Now what we want is to define what streams are and how to define a stream. What we are doing is copying all the words of the Alice.txt file into a list of strings called words and now the idea of the algorithm is to count how many of these elements have more than 12 characters. They do this by using a standard for loop.

Standard for loops or methods in Java are not going to multithread these problems. This is why Java created streams. The stream is being internally multithreaded. When you use streams the system makes this as efficient as possible. Whenever you use streams the program can decide whether to use threads or not. By default it will use as many threads as you want:

public static void main(String[] args) throws IOException {

    List<String> words = Files.readAllLines(Paths.get("src/alice.txt"));
    long count = words.stream().filter(w -> w.length() > 12).count();
    System.out.println(count);
}

In the first line we are creating a list of strings called words. Then we go into a standard Java class called files and we are using a method called readAllLines. This method accepts as parameter a string which is the direction of the file we want to read. We pass the direction of the file Alice.txt and the method readAllLines returns a list with all of the words of the file. We store this list into the list words.

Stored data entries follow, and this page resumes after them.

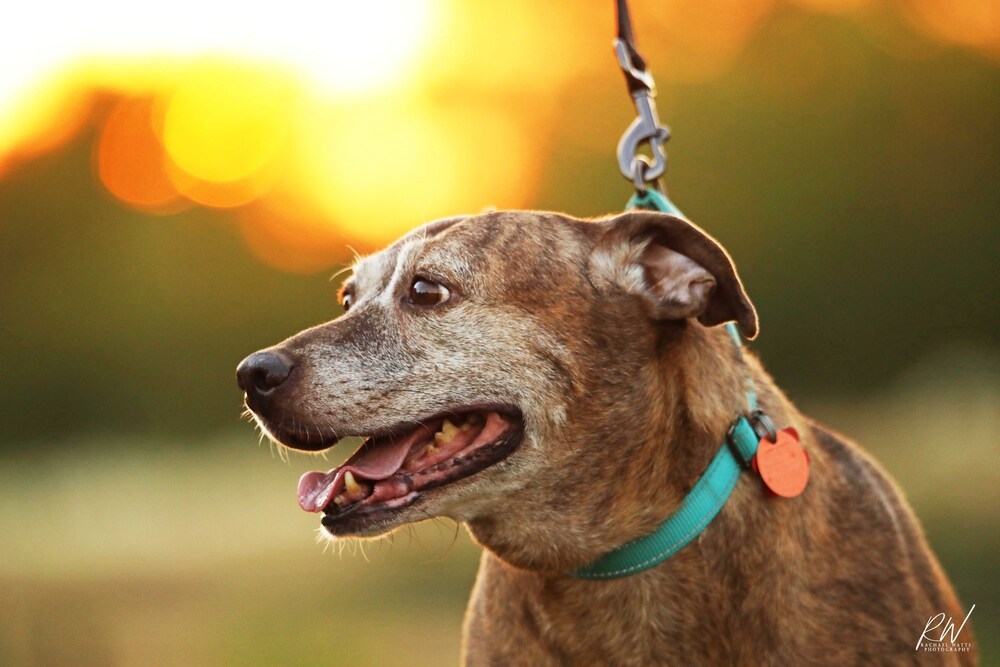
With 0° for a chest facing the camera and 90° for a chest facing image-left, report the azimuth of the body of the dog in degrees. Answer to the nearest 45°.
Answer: approximately 45°
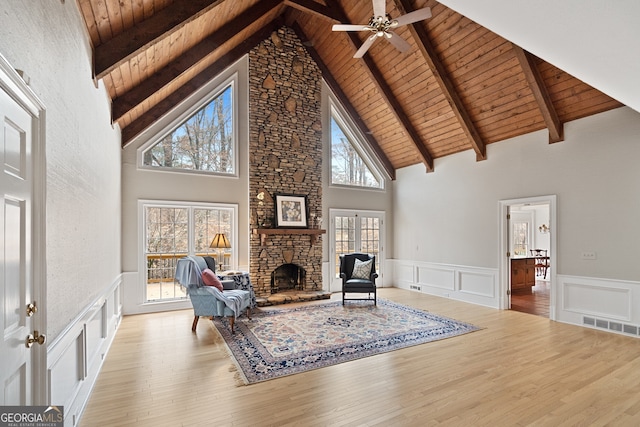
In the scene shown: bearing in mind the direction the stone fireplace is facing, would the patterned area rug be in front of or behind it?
in front

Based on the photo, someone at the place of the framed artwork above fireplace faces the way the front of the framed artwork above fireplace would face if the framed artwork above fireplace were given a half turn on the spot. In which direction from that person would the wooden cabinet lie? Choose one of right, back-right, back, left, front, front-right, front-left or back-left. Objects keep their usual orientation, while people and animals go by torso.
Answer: right

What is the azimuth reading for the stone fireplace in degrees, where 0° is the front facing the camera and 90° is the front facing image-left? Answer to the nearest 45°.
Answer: approximately 0°

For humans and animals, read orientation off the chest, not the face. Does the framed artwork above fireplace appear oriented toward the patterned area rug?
yes

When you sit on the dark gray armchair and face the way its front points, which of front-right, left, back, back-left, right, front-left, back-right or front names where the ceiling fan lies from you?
front

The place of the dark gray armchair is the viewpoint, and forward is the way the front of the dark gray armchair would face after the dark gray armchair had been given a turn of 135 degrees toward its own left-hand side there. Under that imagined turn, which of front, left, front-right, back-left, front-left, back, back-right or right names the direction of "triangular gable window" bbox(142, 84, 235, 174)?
back-left

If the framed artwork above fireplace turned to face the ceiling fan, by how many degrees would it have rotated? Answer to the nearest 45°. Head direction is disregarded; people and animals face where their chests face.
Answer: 0° — it already faces it

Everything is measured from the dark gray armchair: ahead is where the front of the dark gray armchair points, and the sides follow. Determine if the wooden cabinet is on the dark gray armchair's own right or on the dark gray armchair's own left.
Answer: on the dark gray armchair's own left

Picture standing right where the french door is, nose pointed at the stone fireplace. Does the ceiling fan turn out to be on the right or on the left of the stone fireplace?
left

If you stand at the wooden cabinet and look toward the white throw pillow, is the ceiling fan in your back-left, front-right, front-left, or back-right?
front-left

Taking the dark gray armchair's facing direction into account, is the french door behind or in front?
behind

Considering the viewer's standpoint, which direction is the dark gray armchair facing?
facing the viewer

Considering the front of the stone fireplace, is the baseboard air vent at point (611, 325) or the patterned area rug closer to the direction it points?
the patterned area rug

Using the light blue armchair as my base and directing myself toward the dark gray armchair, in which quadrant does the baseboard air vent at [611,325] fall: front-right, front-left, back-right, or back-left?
front-right

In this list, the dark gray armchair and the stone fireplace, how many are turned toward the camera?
2

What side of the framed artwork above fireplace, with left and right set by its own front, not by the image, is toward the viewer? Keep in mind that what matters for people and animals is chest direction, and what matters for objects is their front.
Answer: front

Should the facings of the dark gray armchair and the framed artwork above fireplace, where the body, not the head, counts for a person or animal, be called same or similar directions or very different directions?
same or similar directions
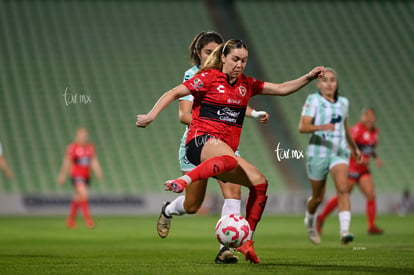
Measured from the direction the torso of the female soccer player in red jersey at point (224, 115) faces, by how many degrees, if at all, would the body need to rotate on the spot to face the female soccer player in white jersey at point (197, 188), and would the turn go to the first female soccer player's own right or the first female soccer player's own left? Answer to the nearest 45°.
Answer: approximately 180°

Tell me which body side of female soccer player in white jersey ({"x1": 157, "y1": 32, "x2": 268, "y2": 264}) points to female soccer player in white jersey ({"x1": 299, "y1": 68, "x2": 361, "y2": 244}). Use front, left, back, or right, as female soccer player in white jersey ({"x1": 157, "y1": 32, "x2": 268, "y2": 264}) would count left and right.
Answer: left

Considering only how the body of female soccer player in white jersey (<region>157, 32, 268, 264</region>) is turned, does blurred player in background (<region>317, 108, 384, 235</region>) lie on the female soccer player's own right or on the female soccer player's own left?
on the female soccer player's own left

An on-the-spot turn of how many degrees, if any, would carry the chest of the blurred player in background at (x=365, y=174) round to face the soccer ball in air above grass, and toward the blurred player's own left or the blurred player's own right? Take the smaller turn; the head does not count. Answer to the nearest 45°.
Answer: approximately 45° to the blurred player's own right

So far words is a list with all of the words of the text.

The second line is important because it uses lambda expressions. We transform our list into a stream. This is the words.stream method. After that we apply a filter to the stream. The filter is truthing some elements according to a function which has to be written as a lambda function to be able to pass it to another function.

The confusion is that sometimes when we want to solve problem using linear data structure we sometimes want to use threads.

Streams with lambda expressions let us control the problem with threads. We can do this with every class in the Iterator interface. We cannot use this with trees as they are not in the collections framework.